Unfortunately, Israel, God’s representatives on this planet, had largely lost sight of the meaning of the sanctuary services.
The truth of God had been hidden beneath a mass of tradition and error. The sacrificial offerings which had been instituted to teach men concerning the vicarious atonement of Christ, to teach them that without the shedding of blood there is no remission of sins, had become to them a stumbling-block. All that was spiritual and holy was perverted to their darkened understanding.
[Ellen White in Review and Herald, November 1, 1892]

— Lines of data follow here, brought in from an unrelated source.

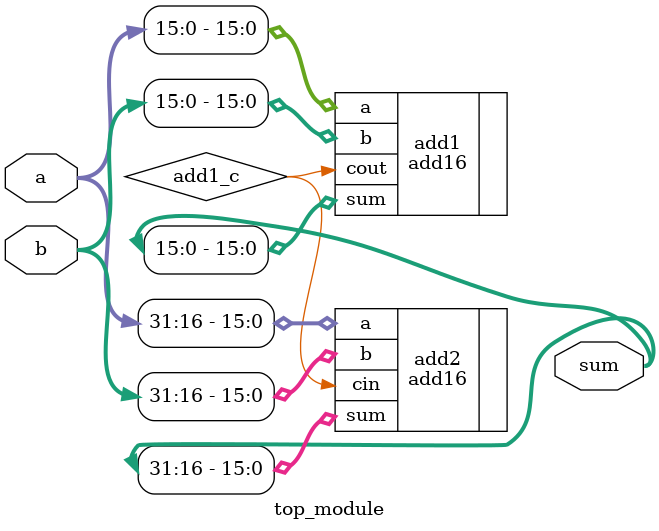
<source format=v>
module top_module(
    input [31:0] a,
    input [31:0] b,
    output [31:0] sum
);
    wire add1_c;
    add16 add1(.a(a[15:0]),.b(b[15:0]),.cout(add1_c),.sum(sum[15:0]));
    add16 add2(.a(a[31:16]),.b(b[31:16]),.cin(add1_c),.sum(sum[31:16]));
endmodule

</source>
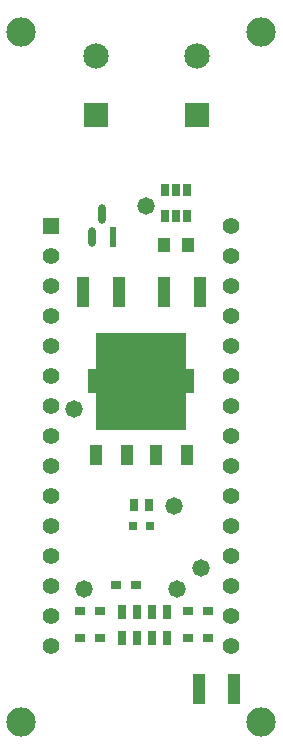
<source format=gbs>
G04*
G04 #@! TF.GenerationSoftware,Altium Limited,Altium Designer,23.3.1 (30)*
G04*
G04 Layer_Color=16711935*
%FSLAX25Y25*%
%MOIN*%
G70*
G04*
G04 #@! TF.SameCoordinates,A76074B7-2CB3-4B1A-B050-79AA5906FBBA*
G04*
G04*
G04 #@! TF.FilePolarity,Negative*
G04*
G01*
G75*
%ADD13C,0.09800*%
%ADD14C,0.05567*%
%ADD15R,0.05567X0.05567*%
%ADD16C,0.08477*%
%ADD17R,0.08477X0.08477*%
%ADD18C,0.05800*%
%ADD24R,0.03937X0.09843*%
%ADD25R,0.03543X0.03150*%
%ADD27R,0.02756X0.03937*%
%ADD29R,0.04352X0.06528*%
%ADD31R,0.03150X0.03150*%
%ADD32R,0.03937X0.04921*%
G04:AMPARAMS|DCode=33|XSize=65.3mil|YSize=24.68mil|CornerRadius=12.34mil|HoleSize=0mil|Usage=FLASHONLY|Rotation=90.000|XOffset=0mil|YOffset=0mil|HoleType=Round|Shape=RoundedRectangle|*
%AMROUNDEDRECTD33*
21,1,0.06530,0.00000,0,0,90.0*
21,1,0.04063,0.02468,0,0,90.0*
1,1,0.02468,0.00000,0.02031*
1,1,0.02468,0.00000,-0.02031*
1,1,0.02468,0.00000,-0.02031*
1,1,0.02468,0.00000,0.02031*
%
%ADD33ROUNDEDRECTD33*%
%ADD34R,0.02468X0.06530*%
%ADD35R,0.35433X0.07874*%
%ADD36R,0.30328X0.12611*%
%ADD37R,0.03162X0.05131*%
%ADD38R,0.03162X0.03950*%
D13*
X90000Y-240000D02*
D03*
X10000D02*
D03*
Y-10000D02*
D03*
X90000D02*
D03*
D14*
X80000Y-74500D02*
D03*
Y-84500D02*
D03*
Y-94500D02*
D03*
Y-104500D02*
D03*
Y-114500D02*
D03*
Y-124500D02*
D03*
Y-134500D02*
D03*
Y-144500D02*
D03*
Y-154500D02*
D03*
Y-164500D02*
D03*
Y-174500D02*
D03*
Y-184500D02*
D03*
Y-194500D02*
D03*
Y-204500D02*
D03*
Y-214500D02*
D03*
X20000D02*
D03*
Y-204500D02*
D03*
Y-194500D02*
D03*
Y-184500D02*
D03*
Y-174500D02*
D03*
Y-164500D02*
D03*
Y-154500D02*
D03*
Y-144500D02*
D03*
Y-134500D02*
D03*
Y-124500D02*
D03*
Y-114500D02*
D03*
Y-104500D02*
D03*
Y-94500D02*
D03*
Y-84500D02*
D03*
D15*
Y-74500D02*
D03*
D16*
X68500Y-18000D02*
D03*
X35000D02*
D03*
D17*
X68500Y-37685D02*
D03*
X35000D02*
D03*
D18*
X62000Y-195500D02*
D03*
X27500Y-135500D02*
D03*
X51500Y-68000D02*
D03*
X31000Y-195500D02*
D03*
X70000Y-188500D02*
D03*
X61000Y-168000D02*
D03*
D24*
X69095Y-229000D02*
D03*
X80905D02*
D03*
X57595Y-96500D02*
D03*
X69405D02*
D03*
X30595D02*
D03*
X42405D02*
D03*
D25*
X48346Y-194294D02*
D03*
X41653D02*
D03*
X72346Y-212000D02*
D03*
X65654D02*
D03*
X72346Y-203000D02*
D03*
X65654D02*
D03*
X29654D02*
D03*
X36346D02*
D03*
X29654Y-212000D02*
D03*
X36346D02*
D03*
D27*
X57760Y-71329D02*
D03*
X61500D02*
D03*
X65240D02*
D03*
Y-62671D02*
D03*
X61500D02*
D03*
X57760D02*
D03*
D29*
X65025Y-151000D02*
D03*
X54975D02*
D03*
X34975D02*
D03*
X45025D02*
D03*
D31*
X47047Y-174500D02*
D03*
X52953D02*
D03*
D32*
X65437Y-81000D02*
D03*
X57563D02*
D03*
D33*
X37000Y-70500D02*
D03*
X33398Y-78191D02*
D03*
D34*
X40602D02*
D03*
D35*
X50002Y-126342D02*
D03*
D36*
X50000Y-116500D02*
D03*
Y-136185D02*
D03*
D37*
X43618Y-211831D02*
D03*
X48539D02*
D03*
X53461D02*
D03*
X58382D02*
D03*
Y-203169D02*
D03*
X53461D02*
D03*
X48539D02*
D03*
X43618D02*
D03*
D38*
X52559Y-167500D02*
D03*
X47441D02*
D03*
M02*

</source>
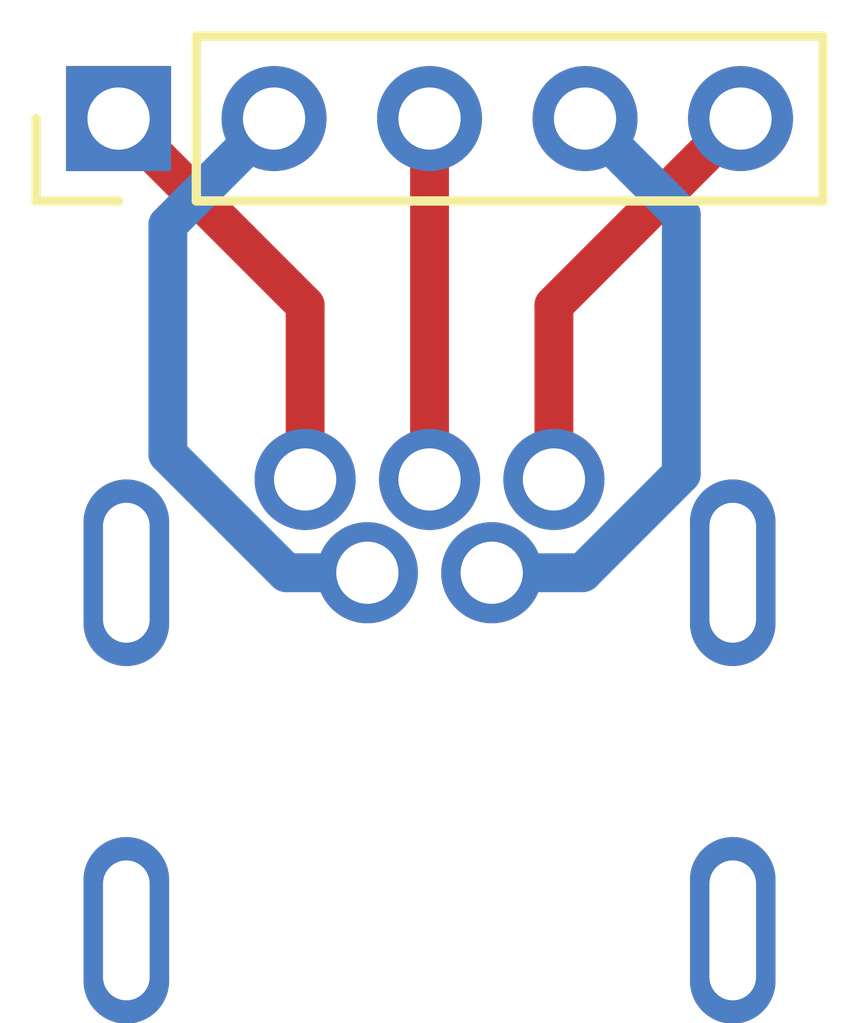
<source format=kicad_pcb>
(kicad_pcb
	(version 20240108)
	(generator "pcbnew")
	(generator_version "8.0")
	(general
		(thickness 1.6)
		(legacy_teardrops no)
	)
	(paper "A4")
	(layers
		(0 "F.Cu" signal)
		(31 "B.Cu" signal)
		(32 "B.Adhes" user "B.Adhesive")
		(33 "F.Adhes" user "F.Adhesive")
		(34 "B.Paste" user)
		(35 "F.Paste" user)
		(36 "B.SilkS" user "B.Silkscreen")
		(37 "F.SilkS" user "F.Silkscreen")
		(38 "B.Mask" user)
		(39 "F.Mask" user)
		(40 "Dwgs.User" user "User.Drawings")
		(41 "Cmts.User" user "User.Comments")
		(42 "Eco1.User" user "User.Eco1")
		(43 "Eco2.User" user "User.Eco2")
		(44 "Edge.Cuts" user)
		(45 "Margin" user)
		(46 "B.CrtYd" user "B.Courtyard")
		(47 "F.CrtYd" user "F.Courtyard")
		(48 "B.Fab" user)
		(49 "F.Fab" user)
		(50 "User.1" user)
		(51 "User.2" user)
		(52 "User.3" user)
		(53 "User.4" user)
		(54 "User.5" user)
		(55 "User.6" user)
		(56 "User.7" user)
		(57 "User.8" user)
		(58 "User.9" user)
	)
	(setup
		(pad_to_mask_clearance 0)
		(allow_soldermask_bridges_in_footprints no)
		(pcbplotparams
			(layerselection 0x00010fc_ffffffff)
			(plot_on_all_layers_selection 0x0000000_00000000)
			(disableapertmacros no)
			(usegerberextensions no)
			(usegerberattributes yes)
			(usegerberadvancedattributes yes)
			(creategerberjobfile yes)
			(dashed_line_dash_ratio 12.000000)
			(dashed_line_gap_ratio 3.000000)
			(svgprecision 4)
			(plotframeref no)
			(viasonmask no)
			(mode 1)
			(useauxorigin no)
			(hpglpennumber 1)
			(hpglpenspeed 20)
			(hpglpendiameter 15.000000)
			(pdf_front_fp_property_popups yes)
			(pdf_back_fp_property_popups yes)
			(dxfpolygonmode yes)
			(dxfimperialunits yes)
			(dxfusepcbnewfont yes)
			(psnegative no)
			(psa4output no)
			(plotreference yes)
			(plotvalue yes)
			(plotfptext yes)
			(plotinvisibletext no)
			(sketchpadsonfab no)
			(subtractmaskfromsilk no)
			(outputformat 1)
			(mirror no)
			(drillshape 1)
			(scaleselection 1)
			(outputdirectory "")
		)
	)
	(net 0 "")
	(footprint "Footprints_cez:Mini usb" (layer "F.Cu") (at 166.852 78.133))
	(footprint "Connector_PinHeader_2.00mm:PinHeader_1x05_P2.00mm_Vertical" (layer "F.Cu") (at 162.688 70.612 90))
	(segment
		(start 165.088 73.012)
		(end 162.688 70.612)
		(width 0.5)
		(layer "F.Cu")
		(net 0)
		(uuid "3a20c7f2-0002-452e-a7dc-2c76be5bfc8a")
	)
	(segment
		(start 166.688 75.254)
		(end 166.688 70.612)
		(width 0.5)
		(layer "F.Cu")
		(net 0)
		(uuid "4fdbedc7-87dd-4def-8c35-a9f5665b7ef7")
	)
	(segment
		(start 165.088 75.254)
		(end 165.088 73.012)
		(width 0.5)
		(layer "F.Cu")
		(net 0)
		(uuid "543053fd-161e-4f98-b933-00a4f7f939bd")
	)
	(segment
		(start 168.288 73.012)
		(end 170.688 70.612)
		(width 0.5)
		(layer "F.Cu")
		(net 0)
		(uuid "554ded32-f2ec-44d4-9633-74bc51a7c1a9")
	)
	(segment
		(start 168.288 75.254)
		(end 168.288 73.012)
		(width 0.5)
		(layer "F.Cu")
		(net 0)
		(uuid "c769c91d-1cb3-49d1-a403-e0ba70000dd6")
	)
	(segment
		(start 164.846 76.454)
		(end 163.322 74.93)
		(width 0.5)
		(layer "B.Cu")
		(net 0)
		(uuid "5c433ed1-d15e-4c29-8dc1-b16496df326e")
	)
	(segment
		(start 163.322 71.978)
		(end 164.688 70.612)
		(width 0.5)
		(layer "B.Cu")
		(net 0)
		(uuid "69ad0013-9090-469d-916d-097aa8ee02eb")
	)
	(segment
		(start 165.888 76.454)
		(end 164.846 76.454)
		(width 0.5)
		(layer "B.Cu")
		(net 0)
		(uuid "a2e2c7df-a078-4a2f-8cf7-1b77fd567258")
	)
	(segment
		(start 168.656 76.454)
		(end 169.926 75.184)
		(width 0.5)
		(layer "B.Cu")
		(net 0)
		(uuid "ac7e6e9c-590d-4ff3-bce9-0fcd2c2d3cbd")
	)
	(segment
		(start 167.488 76.454)
		(end 168.656 76.454)
		(width 0.5)
		(layer "B.Cu")
		(net 0)
		(uuid "de16d2cf-fb6c-4a68-8e23-ed1518a48487")
	)
	(segment
		(start 169.926 75.184)
		(end 169.926 71.85)
		(width 0.5)
		(layer "B.Cu")
		(net 0)
		(uuid "f0c88072-cb60-4445-872f-0461b60db2b5")
	)
	(segment
		(start 169.926 71.85)
		(end 168.688 70.612)
		(width 0.5)
		(layer "B.Cu")
		(net 0)
		(uuid "f0e1b97c-8c70-4420-ac0f-9bb6ebeb5882")
	)
	(segment
		(start 163.322 74.93)
		(end 163.322 71.978)
		(width 0.5)
		(layer "B.Cu")
		(net 0)
		(uuid "f162e324-3411-4f53-a155-483bdf221584")
	)
)

</source>
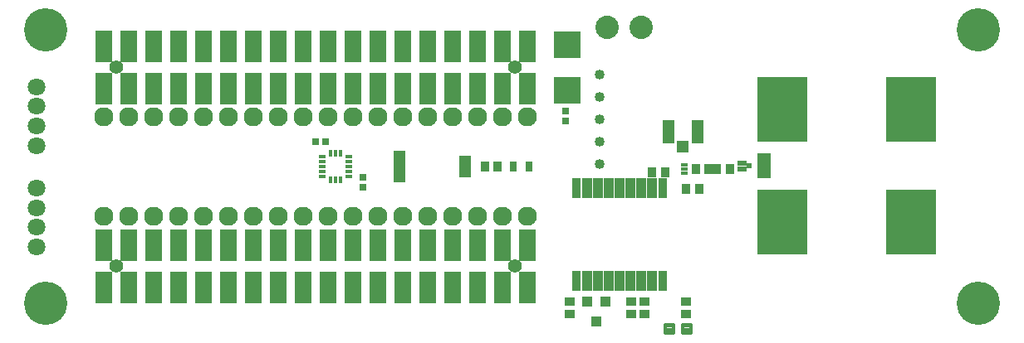
<source format=gts>
G75*
%MOIN*%
%OFA0B0*%
%FSLAX25Y25*%
%IPPOS*%
%LPD*%
%AMOC8*
5,1,8,0,0,1.08239X$1,22.5*
%
%ADD10R,0.02769X0.01784*%
%ADD11R,0.01784X0.02769*%
%ADD12R,0.02769X0.02769*%
%ADD13R,0.03900X0.04300*%
%ADD14C,0.09400*%
%ADD15R,0.10800X0.10800*%
%ADD16C,0.07700*%
%ADD17R,0.06800X0.12800*%
%ADD18C,0.05524*%
%ADD19C,0.01421*%
%ADD20R,0.04343X0.03556*%
%ADD21R,0.03556X0.04343*%
%ADD22R,0.03556X0.07887*%
%ADD23R,0.03950X0.07887*%
%ADD24C,0.01702*%
%ADD25R,0.04737X0.04934*%
%ADD26R,0.04934X0.09461*%
%ADD27R,0.03162X0.03950*%
%ADD28R,0.05524X0.09855*%
%ADD29R,0.20485X0.26391*%
%ADD30C,0.07099*%
%ADD31R,0.02178X0.02473*%
%ADD32C,0.04000*%
%ADD33R,0.04737X0.08674*%
%ADD34R,0.05131X0.12611*%
%ADD35C,0.17398*%
D10*
X0156595Y0125191D03*
X0156595Y0127159D03*
X0156595Y0129128D03*
X0156595Y0131096D03*
X0156595Y0133065D03*
X0167225Y0133065D03*
X0167225Y0131096D03*
X0167225Y0129128D03*
X0167225Y0127159D03*
X0167225Y0125191D03*
D11*
X0163879Y0123813D03*
X0161910Y0123813D03*
X0159942Y0123813D03*
X0159942Y0134443D03*
X0161910Y0134443D03*
X0163879Y0134443D03*
D12*
X0157753Y0138990D03*
X0153753Y0138990D03*
X0172753Y0124801D03*
X0172753Y0120801D03*
X0254217Y0147466D03*
X0254217Y0151466D03*
D13*
X0262718Y0074793D03*
X0270318Y0074793D03*
X0266518Y0066793D03*
D14*
X0270863Y0185293D03*
X0284642Y0185293D03*
D15*
X0254839Y0178173D03*
X0254839Y0159673D03*
D16*
X0238934Y0149128D03*
X0228934Y0149128D03*
X0218934Y0149128D03*
X0208934Y0149128D03*
X0198934Y0149128D03*
X0188934Y0149128D03*
X0178934Y0149128D03*
X0168934Y0149128D03*
X0158934Y0149128D03*
X0148934Y0149128D03*
X0138934Y0149128D03*
X0128934Y0149128D03*
X0118934Y0149128D03*
X0108934Y0149128D03*
X0098934Y0149128D03*
X0088934Y0149128D03*
X0078934Y0149128D03*
X0068934Y0149128D03*
X0068934Y0109128D03*
X0078934Y0109128D03*
X0088934Y0109128D03*
X0098934Y0109128D03*
X0108934Y0109128D03*
X0118934Y0109128D03*
X0128934Y0109128D03*
X0138934Y0109128D03*
X0148934Y0109128D03*
X0158934Y0109128D03*
X0168934Y0109128D03*
X0178934Y0109128D03*
X0188934Y0109128D03*
X0198934Y0109128D03*
X0208934Y0109128D03*
X0218934Y0109128D03*
X0228934Y0109128D03*
X0238934Y0109128D03*
D17*
X0238934Y0097628D03*
X0228934Y0097628D03*
X0218934Y0097628D03*
X0208934Y0097628D03*
X0198934Y0097628D03*
X0188934Y0097628D03*
X0178934Y0097628D03*
X0168934Y0097628D03*
X0158934Y0097628D03*
X0148934Y0097628D03*
X0138934Y0097628D03*
X0128934Y0097628D03*
X0118934Y0097628D03*
X0108934Y0097628D03*
X0098934Y0097628D03*
X0088934Y0097628D03*
X0078934Y0097628D03*
X0068934Y0097628D03*
X0068934Y0080628D03*
X0078934Y0080628D03*
X0088934Y0080628D03*
X0098934Y0080628D03*
X0108934Y0080628D03*
X0118934Y0080628D03*
X0128934Y0080628D03*
X0138934Y0080628D03*
X0148934Y0080628D03*
X0158934Y0080628D03*
X0168934Y0080628D03*
X0178934Y0080628D03*
X0188934Y0080628D03*
X0198934Y0080628D03*
X0208934Y0080628D03*
X0218934Y0080628D03*
X0228934Y0080628D03*
X0238934Y0080628D03*
X0238934Y0160628D03*
X0228934Y0160628D03*
X0218934Y0160628D03*
X0208934Y0160628D03*
X0198934Y0160628D03*
X0188934Y0160628D03*
X0178934Y0160628D03*
X0168934Y0160628D03*
X0158934Y0160628D03*
X0148934Y0160628D03*
X0138934Y0160628D03*
X0128934Y0160628D03*
X0118934Y0160628D03*
X0108934Y0160628D03*
X0098934Y0160628D03*
X0088934Y0160628D03*
X0078934Y0160628D03*
X0068934Y0160628D03*
X0068934Y0177628D03*
X0078934Y0177628D03*
X0088934Y0177628D03*
X0098934Y0177628D03*
X0108934Y0177628D03*
X0118934Y0177628D03*
X0128934Y0177628D03*
X0138934Y0177628D03*
X0148934Y0177628D03*
X0158934Y0177628D03*
X0168934Y0177628D03*
X0178934Y0177628D03*
X0188934Y0177628D03*
X0198934Y0177628D03*
X0208934Y0177628D03*
X0218934Y0177628D03*
X0228934Y0177628D03*
X0238934Y0177628D03*
D18*
X0233934Y0169128D03*
X0233934Y0089128D03*
X0073934Y0089128D03*
X0073934Y0169128D03*
D19*
X0294307Y0065451D02*
X0294307Y0062135D01*
X0294307Y0065451D02*
X0297623Y0065451D01*
X0297623Y0062135D01*
X0294307Y0062135D01*
X0294307Y0063555D02*
X0297623Y0063555D01*
X0297623Y0064975D02*
X0294307Y0064975D01*
X0301213Y0065451D02*
X0301213Y0062135D01*
X0301213Y0065451D02*
X0304529Y0065451D01*
X0304529Y0062135D01*
X0301213Y0062135D01*
X0301213Y0063555D02*
X0304529Y0063555D01*
X0304529Y0064975D02*
X0301213Y0064975D01*
D20*
X0302418Y0069734D03*
X0302418Y0074852D03*
X0285918Y0074852D03*
X0285918Y0069734D03*
X0280418Y0069734D03*
X0280418Y0074852D03*
X0255918Y0074852D03*
X0255918Y0069734D03*
D21*
X0302591Y0120258D03*
X0307709Y0120258D03*
X0306383Y0128222D03*
X0311501Y0128222D03*
X0314946Y0128222D03*
X0320064Y0128222D03*
X0294064Y0126923D03*
X0288946Y0126923D03*
X0226957Y0129128D03*
X0221839Y0129128D03*
D22*
X0258658Y0120411D03*
X0293304Y0120411D03*
X0293304Y0083010D03*
X0258658Y0083010D03*
D23*
X0262989Y0083010D03*
X0267320Y0083010D03*
X0271650Y0083010D03*
X0275981Y0083010D03*
X0280312Y0083010D03*
X0284642Y0083010D03*
X0288973Y0083010D03*
X0288973Y0120411D03*
X0284642Y0120411D03*
X0280312Y0120411D03*
X0275981Y0120411D03*
X0271650Y0120411D03*
X0267320Y0120411D03*
X0262989Y0120411D03*
D24*
X0301056Y0126537D03*
X0302631Y0126537D03*
X0302631Y0128112D03*
X0302631Y0129687D03*
X0301056Y0129687D03*
X0301056Y0128112D03*
D25*
X0301272Y0137275D03*
D26*
X0295465Y0143289D03*
X0307079Y0143289D03*
D27*
X0239595Y0129128D03*
X0233296Y0129128D03*
D28*
X0333808Y0129403D03*
D29*
X0341288Y0152041D03*
X0392863Y0152041D03*
X0392863Y0106765D03*
X0341288Y0106765D03*
D30*
X0041926Y0104655D03*
X0041926Y0096781D03*
X0041926Y0112529D03*
X0041926Y0120403D03*
X0041926Y0137600D03*
X0041926Y0145474D03*
X0041926Y0153348D03*
X0041926Y0161222D03*
D31*
X0324032Y0130515D03*
X0326001Y0130515D03*
X0326001Y0128252D03*
X0324032Y0128252D03*
X0327969Y0129384D03*
D32*
X0267918Y0130293D03*
X0267918Y0139293D03*
X0267918Y0148293D03*
X0267918Y0157293D03*
X0267918Y0166293D03*
D33*
X0213920Y0129128D03*
D34*
X0187542Y0129128D03*
D35*
X0045666Y0074041D03*
X0045666Y0184277D03*
X0419682Y0184277D03*
X0419682Y0074041D03*
M02*

</source>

Christ came to brush away the mass of tradition and error that hid the meaning of the sanctuary services. His death on the cross revealed the character of God which had been misrepresented even by those who considered themselves His people. The cross demonstrated that God, though being the Creator and Sustainer of the universe, was willing to abase Himself to the very lowest depth of this world so that He might save those among rebellious humans who were willing to be saved. His act of self-abasement stood in contrast to the self-seeking promoted by the god of this world. [Phil. 2:5-8] Ellen White writes that
Our little world is the lesson book of the universe. God’s wonderful purpose of grace, the mystery of redeeming love, is the theme into which “angels desire to look,” and it will be their study throughout endless ages. Both the redeemed and the unfallen beings will find in the cross of Christ their science and their song. It will be seen that the glory shining in the face of Jesus is the glory of self-sacrificing love. In the light from Calvary it will be seen that the law of self-renouncing love is the law of life for earth and heaven; that the love which “seeketh not her own” has its source in the heart of God; and that in the meek and lowly One is manifested the character of Him who dwelleth in the light which no man can approach unto.” The Desire of Ages by Ellen G. White, pp. 19,20
Indeed, we have nothing in ourselves to boast of. But we may revel in the love of Christ as demonstrated at the cross.
- The cross demonstrated the self-renouncing love of God who risked all to save inhabitants of a rebellious planet.
- The cross proved that God takes a personal interest in me.
- The cross of Christ reminds me that He died that I might live eternally.
- The cross forever removed any sympathy for Lucifer from the minds of other inhabitants of the universe.
- The cross demonstrates that the Law of God is unchangeable, but the love of God is great enough to save fallen sinners.
- The cross reminds us that we are sinners in need of saving.
- The cross demonstrates that sin is costly.
- The cross of Christ restored all that was lost in Adam.
- The cross assures us of eternal life.
- The cross reminds me that salvation is found in self-renunciation (crucifixion), not in seeking the highest place for ourselves.
- The cross demonstrates that God is both just and merciful.
- The glory of the character of God shines out from the cross on which Jesus was crucified.
The list could go on. What can you add to this list?